I'll have to share Emily's story, because interestingly enough, our earlier decision hurt us a bit. She had a mild-moderate loss from birth, but at just under 3 yrs of age, she lost ALL residual hearing. It was horrific. We had no way to communicate. I still think all Oral was the way to go, but it made the months between Em's implantation, and loss of hearing, were terrible. She only wanted me, she wouldn't go to school, it was not good. We ended up getting a Deaf mentor to come to our house to teach the whole family basic ASL. It helped a lot.

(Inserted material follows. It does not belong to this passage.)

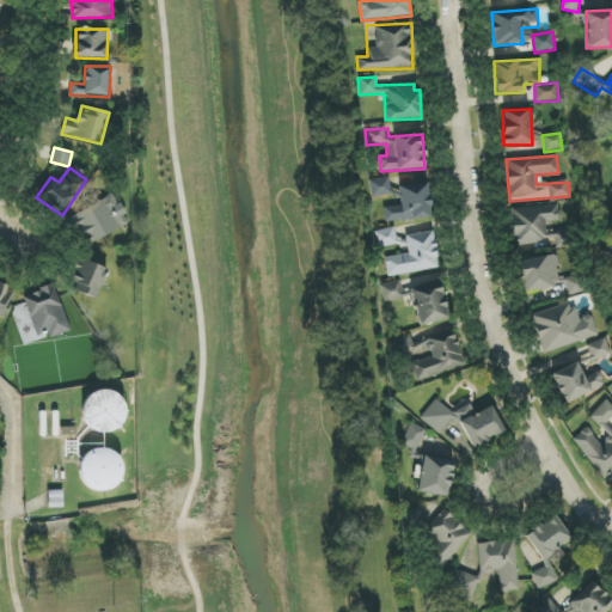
[(371,196),(399,196),(399,188),(390,188),(390,179),(371,179),(371,196)]
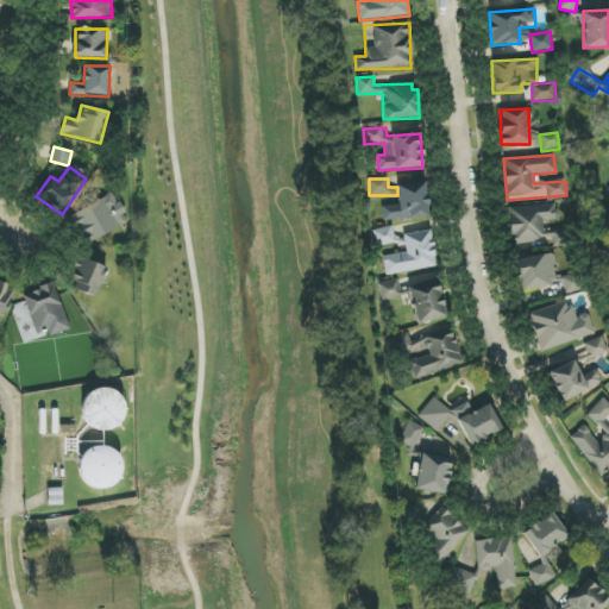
[(382,220),(428,218),(426,183),(397,184),(399,205),(382,206),(382,220)]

I guess because of that I'm a firm believer in Oral/AVT for deaf/HOH of Hearing parents, but I still think ASL has a role. Especially at the pool :) That said, fortunately for us, the two girls are fantastic lip readers. We just sneak our signing lessons in under everyone's radar, so we don't get the evil eye- ha ha.

Sorry, this got long :)

Carrie said...

This is amazing. I know you might even read this b/c this post is from 2007 and I'm commenting in July 2008 but I couldn't help myself. I was beginning to think I was the only one in the world. My husband and I have 3 children, 2 with LVAS and moderate to severe/severe to profound bilateral hearing loss. Our oldest, who is now 20, has no hearing loss that we're aware of but does have a listening deficit :) The reason I was reading your blog today is my youngest, who is 15, has recently experienced her 4th LVAS episode and is unable to hear anything today other than loud ringing and I've been researching on the computer all morning. However, reading your blog, I was just astounded at our similar experiences. When Kyle, our middle child who is now 17 (will be 18 on Saturday) was diagnosed with a hearing loss, we went through an experience almost just like yours. I told the ENT, who we saw on about a twice weekly basis due to ear infections, that something was wrong with his hearing when he was 9 months old to which I was told, "Oh, he's just ignoring you; that's normal for this age." At 12 months, I insisted that something was wrong and I wanted it checked. When he was 18 months old, finally, they agreed to test him. They put us in the sound proof room, made noises while Kyle ran around in circles around my chair the whole time, and afterwards told me his hearing was fine. Then after much persistence from me and very little speech from Kyle, they did the ABR and told us that he had a severe to profound loss in his left ear and a moderate to severe loss in his right ear. Then it took them 6 additional months to order and get his hearing aids. When Bryanna came along, as soon as I suspected a hearing loss, we went straight to a different doctor and had an ABR done, which confirmed her moderate to severe loss in both ears. It wasn't until January 2007, she was 14 years old by then, that we found out about the LVAS when she had a severe case of vertigo and sudden hearing loss. I'm sorry for all that your family has had to go through but I am happy to know I'm not alone in this. Best of luck to you and your family. I look forward to your updates.

Catherine V said...

I came across your blog today and have enjoyed reading many of your posts. Our 3-month old daughter (first and only child!) failed her newborn screening, and with rescreening last week, we cofirmed that she has bilateral hearing loss. She'll be fitted with hearing aids this December. Right now it all feels very overwhelming, so it's great to read about other families' experiences. We have no idea if our daughter's hearing loss will stay where it's at or if it will worsen over time. I appreciate your suggestion about Oral/AVT. I will have to look that up! :) Again, thank you for your wonderful blog. I want my daughter to have an amazing life and to not be defined by her ABR scores.